**Job**: Which lines of the records contain the word "πουν"? Copy each one.

(Collected data)

□ □ □ □ □

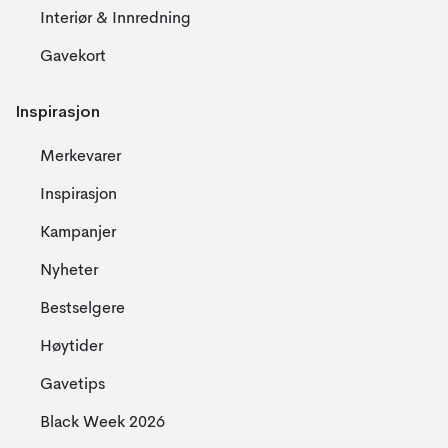
Interiør & Innredning
Gavekort
Inspirasjon
Merkevarer
Inspirasjon
Kampanjer
Nyheter
Bestselgere
Høytider
Gavetips
Black Week 2026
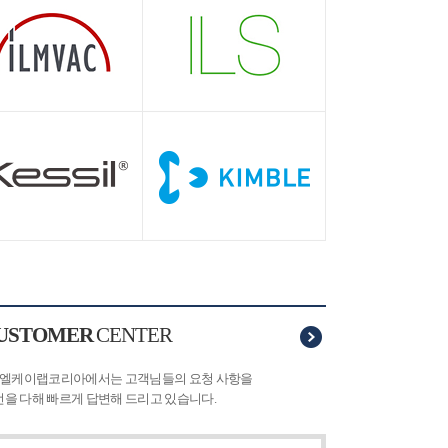
USTOMER
CENTER
주)엘케이랩코리아에서는 고객님들의 요청 사항을
을 다해 빠르게 답변해 드리고 있습니다.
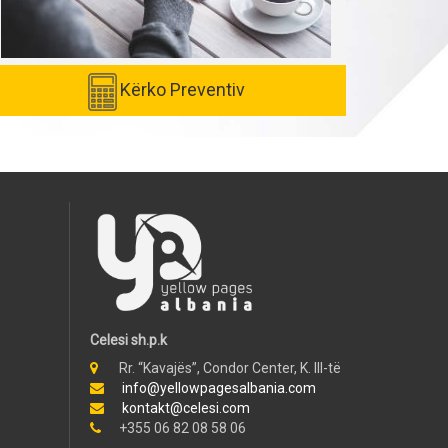
Kërko Preventiv
Celesi sh.p.k
Rr. “Kavajës”, Condor Center, K. III-të
info@yellowpagesalbania.com
kontakt@celesi.com
+355 06 82 08 58 06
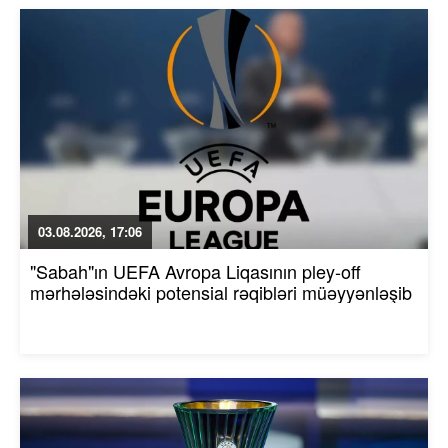
03.08.2026, 17:06
"Sabah"ın UEFA Avropa Liqasının pley-off
mərhələsindəki potensial rəqibləri müəyyənləşib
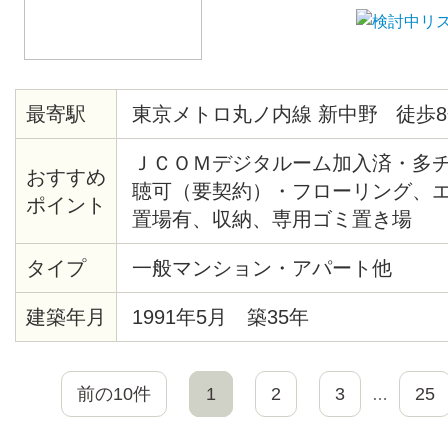
最寄駅
東京メトロ丸ノ内線 新中野 徒歩8
ＪＣＯＭデジタルーム加入済・多
おすすめ
聴可（要契約）・フローリング、
ポイント
置場有、収納、専用ゴミ置き場
タイプ
一般マンション・アパート他
建築年月
1991年5月 築35年
前の10件
1
2
3
25
…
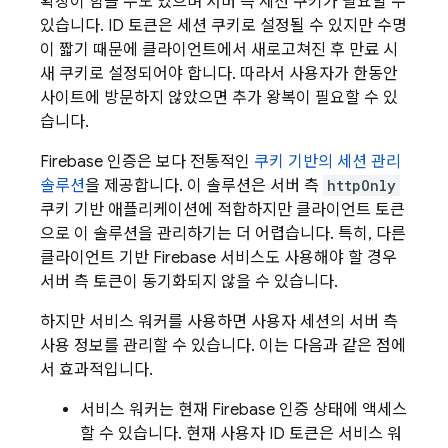
확장이 힘들 수도 있으며 서버 측 세션 쿠키가 필요할 수
있습니다. ID 토큰은 세션 쿠키로 설정될 수 있지만 수명
이 짧기 때문에 클라이언트에서 새로고쳐진 후 만료 시
새 쿠키로 설정되어야 합니다. 따라서 사용자가 한동안
사이트에 방문하지 않았으면 추가 왕복이 필요할 수 있
습니다.
Firebase 인증은 보다 전통적인
쿠키 기반의 세션 관리
솔루션
을 제공합니다. 이 솔루션은 서버 측
httpOnly
쿠키 기반 애플리케이션에 적합하지만 클라이언트 토큰
으로 이 솔루션을 관리하기는 더 어렵습니다. 특히, 다른
클라이언트 기반 Firebase 서비스도 사용해야 할 경우
서버 측 토큰이 동기화되지 않을 수 있습니다.
하지만 서비스 워커를 사용하면 사용자 세션의 서버 측
사용 정보를 관리할 수 있습니다. 이는 다음과 같은 점에
서 효과적입니다.
서비스 워커는 현재 Firebase 인증 상태에 액세스
할 수 있습니다. 현재 사용자 ID 토큰은 서비스 워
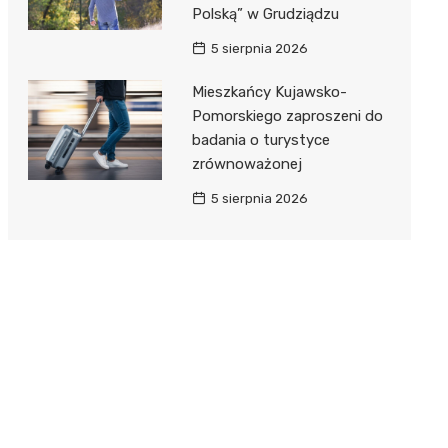
Polską” w Grudziądzu
5 sierpnia 2026
Mieszkańcy Kujawsko-
Pomorskiego zaproszeni do
badania o turystyce
zrównoważonej
5 sierpnia 2026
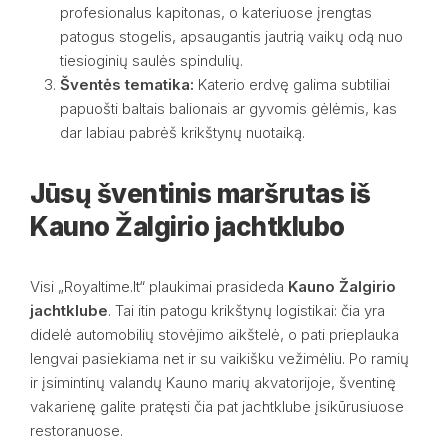
profesionalus kapitonas, o kateriuose įrengtas
patogus stogelis, apsaugantis jautrią vaikų odą nuo
tiesioginių saulės spindulių.
Šventės tematika:
Katerio erdvę galima subtiliai
papuošti baltais balionais ar gyvomis gėlėmis, kas
dar labiau pabrėš krikštynų nuotaiką.
Jūsų šventinis maršrutas iš
Kauno Žalgirio jachtklubo
Visi „Royaltime.lt“ plaukimai prasideda
Kauno Žalgirio
jachtklube
. Tai itin patogu krikštynų logistikai: čia yra
didelė automobilių stovėjimo aikštelė, o pati prieplauka
lengvai pasiekiama net ir su vaikišku vežimėliu. Po ramių
ir įsimintinų valandų Kauno marių akvatorijoje, šventinę
vakarienę galite pratęsti čia pat jachtklube įsikūrusiuose
restoranuose.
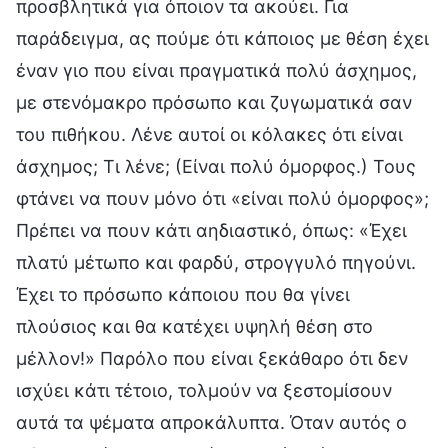
προσβλητικά για όποιον τα ακούει. Για
παράδειγμα, ας πούμε ότι κάποιος με θέση έχει
έναν γιο που είναι πραγματικά πολύ άσχημος,
με στενόμακρο πρόσωπο και ζυγωματικά σαν
του πιθήκου. Λένε αυτοί οι κόλακες ότι είναι
άσχημος; Τι λένε; (Είναι πολύ όμορφος.) Τους
φτάνει να πουν μόνο ότι «είναι πολύ όμορφος»;
Πρέπει να πουν κάτι αηδιαστικό, όπως: «Έχει
πλατύ μέτωπο και φαρδύ, στρογγυλό πηγούνι.
Έχει το πρόσωπο κάποιου που θα γίνει
πλούσιος και θα κατέχει υψηλή θέση στο
μέλλον!» Παρόλο που είναι ξεκάθαρο ότι δεν
ισχύει κάτι τέτοιο, τολμούν να ξεστομίσουν
αυτά τα ψέματα απροκάλυπτα. Όταν αυτός ο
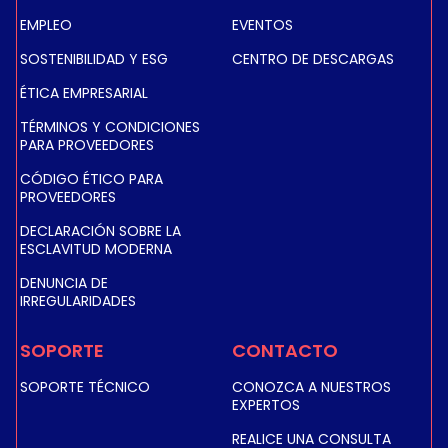
EMPLEO
EVENTOS
SOSTENIBILIDAD Y ESG
CENTRO DE DESCARGAS
ÉTICA EMPRESARIAL
TÉRMINOS Y CONDICIONES
PARA PROVEEDORES
CÓDIGO ÉTICO PARA
PROVEEDORES
DECLARACIÓN SOBRE LA
ESCLAVITUD MODERNA
DENUNCIA DE
IRREGULARIDADES
SOPORTE
CONTACTO
SOPORTE TÉCNICO
CONOZCA A NUESTROS
EXPERTOS
REALICE UNA CONSULTA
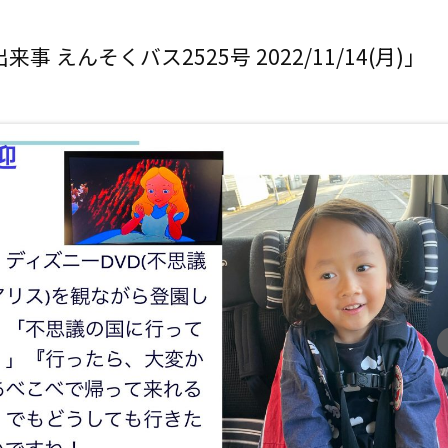
事 えんそくバス2525号 2022/11/14(月)」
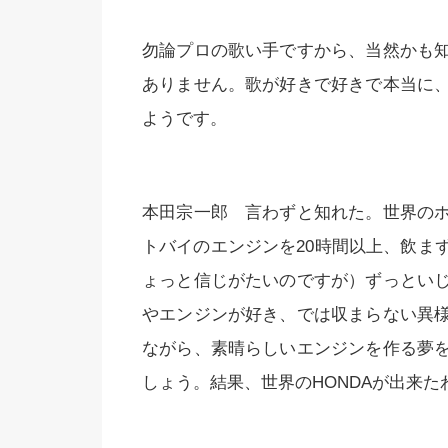
勿論プロの歌い手ですから、当然かも
ありません。歌が好きで好きで本当に
ようです。
本田宗一郎 言わずと知れた。世界の
トバイのエンジンを20時間以上、飲ま
ょっと信じがたいのですが）ずっとい
やエンジンが好き、では収まらない異
ながら、素晴らしいエンジンを作る夢
しょう。結果、世界のHONDAが出来た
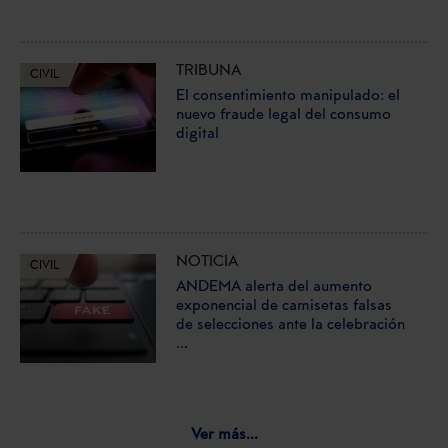
TRIBUNA
CIVIL
El consentimiento manipulado: el
nuevo fraude legal del consumo
digital
NOTICIA
CIVIL
ANDEMA alerta del aumento
exponencial de camisetas falsas
de selecciones ante la celebración
...
Ver más...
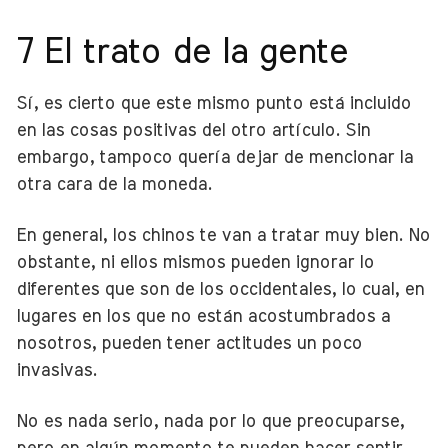
7 El trato de la gente
Sí, es cierto que este mismo punto está incluido
en las cosas positivas del otro artículo. Sin
embargo, tampoco quería dejar de mencionar la
otra cara de la moneda.
En general, los chinos te van a tratar muy bien. No
obstante, ni ellos mismos pueden ignorar lo
diferentes que son de los occidentales, lo cual, en
lugares en los que no están acostumbrados a
nosotros, pueden tener actitudes un poco
invasivas.
No es nada serio, nada por lo que preocuparse,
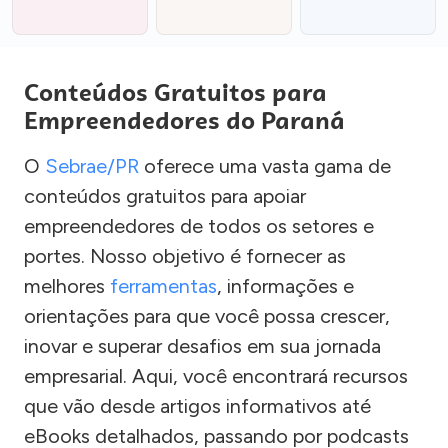
Conteúdos Gratuitos para
Empreendedores do Paraná
O
Sebrae/PR
oferece uma vasta gama de
conteúdos gratuitos para apoiar
empreendedores de todos os setores e
portes. Nosso objetivo é fornecer as
melhores
ferramentas
, informações e
orientações para que você possa crescer,
inovar e superar desafios em sua jornada
empresarial. Aqui, você encontrará recursos
que vão desde artigos informativos até
eBooks detalhados, passando por podcasts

□ □ □ □ □

**Problem solution**:
φτάνει να πουν μόνο ότι «είναι πολύ όμορφος»;
Πρέπει να πουν κάτι αηδιαστικό, όπως: «Έχει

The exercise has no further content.